The action to “bar GoodRx from sharing consumers’ sensitive health information for advertising” was the FTC’s first enforcement action under its Health Breach Notification Rule.
“Digital health companies and mobile apps should not cash in on consumers’ extremely sensitive and personally identifiable health information,” FTC Bureau of Consumer Protection Director Samuel Levine said in a news release after the settlement. “The FTC is serving notice that it will use all of its legal authority to protect American consumers’ sensitive data from misuse and illegal exploitation.”
The FTC enforcement against GoodRx revealed a particularly egregious, yet not uncommon, example of how corporate health and medical websites betray patient trust and manipulate patient data, the FTC said.
According to the FTC’s complaint, GoodRx violated the law by improperly sharing sensitive personal health information since at least 2017, though it promised otherwise.
The company “deceptively promised its users that it would never share personal health information with advertisers or other third parties,” the FTC charged, and deceptively displayed a seal at the bottom of its telehealth services homepage “falsely suggesting to consumers that it complied with … HIPAA.”
In reality, the FTC complaint said, GoodRx “monetized its users’ personal health information, and used data it shared with Facebook to target GoodRx’s own users with personalized health- and medication-specific advertisements on Facebook and Instagram.”
For example, GoodRx in August 2019 made lists of its users “who had purchased particular medications such as those used to treat heart disease and blood pressure, and uploaded their email addresses, phone numbers, and mobile advertising IDs to Facebook so it could identify their profiles,” according to the complaint.
“GoodRx then used that information to target these users with health-related advertisements.”
People who accessed GoodRx coupons to purchase, for instance, Viagra would see ads for erectile dysfunction medication on their Facebook or Instagram page ads, the FTC says.
“Similarly, people who had used GoodRx’s telehealth services to get treatment for sexually transmitted diseases would get ads for STD testing services.”
GoodRx disclosed to Facebook the medication purchase data it receives from pharmacy benefit managers and also used the data to target ads.
By using Facebook’s ad targeting platform, the FTC said, “GoodRx designed campaigns that targeted customers with ads based on their health information.
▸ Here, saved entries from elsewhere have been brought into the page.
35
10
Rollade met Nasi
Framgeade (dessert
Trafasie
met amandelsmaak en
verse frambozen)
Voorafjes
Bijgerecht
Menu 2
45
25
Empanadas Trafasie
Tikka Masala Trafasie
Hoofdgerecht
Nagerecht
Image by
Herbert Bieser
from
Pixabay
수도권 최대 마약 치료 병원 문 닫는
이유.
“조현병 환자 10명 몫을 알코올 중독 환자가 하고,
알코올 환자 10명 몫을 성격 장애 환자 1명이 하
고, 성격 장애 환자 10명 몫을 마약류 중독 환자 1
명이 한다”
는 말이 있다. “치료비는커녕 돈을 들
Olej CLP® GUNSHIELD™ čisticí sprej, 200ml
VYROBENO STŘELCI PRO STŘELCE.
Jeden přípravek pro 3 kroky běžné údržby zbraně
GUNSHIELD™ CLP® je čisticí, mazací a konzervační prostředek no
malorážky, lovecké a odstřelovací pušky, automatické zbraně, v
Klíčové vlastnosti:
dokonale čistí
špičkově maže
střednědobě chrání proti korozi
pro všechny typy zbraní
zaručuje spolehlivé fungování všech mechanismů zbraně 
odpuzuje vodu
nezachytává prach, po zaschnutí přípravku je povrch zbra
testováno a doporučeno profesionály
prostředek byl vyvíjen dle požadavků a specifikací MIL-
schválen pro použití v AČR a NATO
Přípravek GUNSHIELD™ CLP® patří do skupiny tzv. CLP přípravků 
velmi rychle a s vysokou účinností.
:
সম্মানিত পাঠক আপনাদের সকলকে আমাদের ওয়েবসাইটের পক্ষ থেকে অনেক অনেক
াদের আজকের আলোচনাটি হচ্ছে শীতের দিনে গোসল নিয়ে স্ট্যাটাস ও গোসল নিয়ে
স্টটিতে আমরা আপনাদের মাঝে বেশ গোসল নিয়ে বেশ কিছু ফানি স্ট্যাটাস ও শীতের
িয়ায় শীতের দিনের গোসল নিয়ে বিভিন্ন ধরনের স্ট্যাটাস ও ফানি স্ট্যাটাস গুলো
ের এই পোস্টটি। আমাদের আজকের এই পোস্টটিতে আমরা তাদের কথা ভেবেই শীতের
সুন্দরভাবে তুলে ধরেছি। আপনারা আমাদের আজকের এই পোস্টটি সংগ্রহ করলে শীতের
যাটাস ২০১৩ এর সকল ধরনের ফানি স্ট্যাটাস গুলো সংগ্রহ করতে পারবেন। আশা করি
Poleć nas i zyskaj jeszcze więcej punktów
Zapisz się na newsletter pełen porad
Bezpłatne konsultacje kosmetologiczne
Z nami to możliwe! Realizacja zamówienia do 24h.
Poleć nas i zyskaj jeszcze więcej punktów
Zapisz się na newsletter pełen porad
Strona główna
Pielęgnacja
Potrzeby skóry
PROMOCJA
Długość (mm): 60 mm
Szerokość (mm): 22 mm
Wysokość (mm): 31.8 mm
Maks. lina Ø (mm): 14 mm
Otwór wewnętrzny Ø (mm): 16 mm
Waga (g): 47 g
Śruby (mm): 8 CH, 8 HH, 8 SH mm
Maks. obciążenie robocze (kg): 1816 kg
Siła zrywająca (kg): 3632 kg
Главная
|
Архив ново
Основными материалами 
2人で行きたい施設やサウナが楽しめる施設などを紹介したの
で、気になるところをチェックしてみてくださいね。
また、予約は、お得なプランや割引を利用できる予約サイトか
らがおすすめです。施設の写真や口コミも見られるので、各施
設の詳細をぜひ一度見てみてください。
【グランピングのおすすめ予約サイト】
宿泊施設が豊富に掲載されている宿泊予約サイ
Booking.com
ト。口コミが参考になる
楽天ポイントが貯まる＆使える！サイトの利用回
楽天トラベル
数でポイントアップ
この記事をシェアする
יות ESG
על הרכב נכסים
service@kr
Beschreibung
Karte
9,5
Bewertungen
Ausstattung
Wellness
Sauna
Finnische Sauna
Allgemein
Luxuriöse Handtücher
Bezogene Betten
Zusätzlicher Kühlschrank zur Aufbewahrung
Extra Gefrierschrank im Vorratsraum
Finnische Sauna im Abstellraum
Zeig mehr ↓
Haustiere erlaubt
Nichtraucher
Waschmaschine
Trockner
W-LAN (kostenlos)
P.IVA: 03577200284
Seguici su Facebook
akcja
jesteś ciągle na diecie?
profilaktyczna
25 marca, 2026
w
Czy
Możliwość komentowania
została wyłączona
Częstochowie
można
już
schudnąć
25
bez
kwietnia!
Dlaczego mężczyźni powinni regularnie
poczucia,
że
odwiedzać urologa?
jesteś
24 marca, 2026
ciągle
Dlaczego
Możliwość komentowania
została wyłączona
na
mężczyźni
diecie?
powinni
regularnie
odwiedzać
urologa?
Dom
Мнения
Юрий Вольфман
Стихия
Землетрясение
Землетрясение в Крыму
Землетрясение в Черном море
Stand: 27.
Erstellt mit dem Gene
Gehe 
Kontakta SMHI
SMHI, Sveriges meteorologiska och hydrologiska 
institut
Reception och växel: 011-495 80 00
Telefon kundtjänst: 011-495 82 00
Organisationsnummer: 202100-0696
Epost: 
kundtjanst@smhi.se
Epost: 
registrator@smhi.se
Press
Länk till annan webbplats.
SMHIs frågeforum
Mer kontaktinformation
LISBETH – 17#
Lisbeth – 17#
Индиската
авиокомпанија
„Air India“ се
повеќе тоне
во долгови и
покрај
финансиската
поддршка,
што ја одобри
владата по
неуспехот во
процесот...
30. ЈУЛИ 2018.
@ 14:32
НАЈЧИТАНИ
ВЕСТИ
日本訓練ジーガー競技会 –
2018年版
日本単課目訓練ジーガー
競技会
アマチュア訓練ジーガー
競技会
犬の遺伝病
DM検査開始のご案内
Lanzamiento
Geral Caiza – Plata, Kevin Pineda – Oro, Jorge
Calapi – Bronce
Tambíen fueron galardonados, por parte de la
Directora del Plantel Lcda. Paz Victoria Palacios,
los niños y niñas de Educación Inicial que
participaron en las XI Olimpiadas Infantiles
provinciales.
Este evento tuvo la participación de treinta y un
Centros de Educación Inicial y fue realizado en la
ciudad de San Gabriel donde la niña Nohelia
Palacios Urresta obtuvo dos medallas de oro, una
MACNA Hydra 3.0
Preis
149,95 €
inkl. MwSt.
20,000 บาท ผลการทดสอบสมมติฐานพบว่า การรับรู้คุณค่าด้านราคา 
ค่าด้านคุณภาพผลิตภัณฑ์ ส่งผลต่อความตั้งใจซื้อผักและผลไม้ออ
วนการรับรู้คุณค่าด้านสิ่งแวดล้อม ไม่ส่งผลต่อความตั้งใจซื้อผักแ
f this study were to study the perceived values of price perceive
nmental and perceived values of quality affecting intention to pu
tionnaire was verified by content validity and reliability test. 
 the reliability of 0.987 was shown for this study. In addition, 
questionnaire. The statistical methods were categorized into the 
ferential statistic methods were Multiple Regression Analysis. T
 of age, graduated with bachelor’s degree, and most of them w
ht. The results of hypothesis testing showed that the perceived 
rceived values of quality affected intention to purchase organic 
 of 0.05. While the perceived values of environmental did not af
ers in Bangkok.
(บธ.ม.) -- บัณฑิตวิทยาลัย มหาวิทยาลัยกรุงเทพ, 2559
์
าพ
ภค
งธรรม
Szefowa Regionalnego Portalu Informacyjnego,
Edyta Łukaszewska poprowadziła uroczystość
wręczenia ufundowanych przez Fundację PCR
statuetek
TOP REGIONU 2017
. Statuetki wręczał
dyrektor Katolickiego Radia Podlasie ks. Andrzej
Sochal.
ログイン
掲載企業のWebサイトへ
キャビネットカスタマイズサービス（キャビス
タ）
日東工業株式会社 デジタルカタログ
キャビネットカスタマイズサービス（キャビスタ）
For example, if a customer had revealed a possible erectile dysfunction issue to GoodRx, they might have seen an ad on Facebook like Exhibit A in the FTC complaint.”
Howard Danzig, founder and president of Employers Committed to Control Health Insurance Costs, said “fining GoodRx just $1.5 million dollars is not even a slap on the wrist. While many employers are so vigilant about respecting the guidelines of the HIPAA privacy laws, large tech companies basically get a pass.”
“How about major penalties for Facebook, Google and any others who were the beneficiaries of this information?” he wrote on his LinkedIn page with almost 9,000 followers.
“How about determining whether or not there were any criminal violations that should be pursued against the individuals who actually collaborated to do this? How about ‘REPARATIONS’ from the companies involved to the people and customers whose privacy was breached?”
The data breach occurred for “advertising purposes,” he noted. “How far afield can this really be taken and how far afield has it been taken?”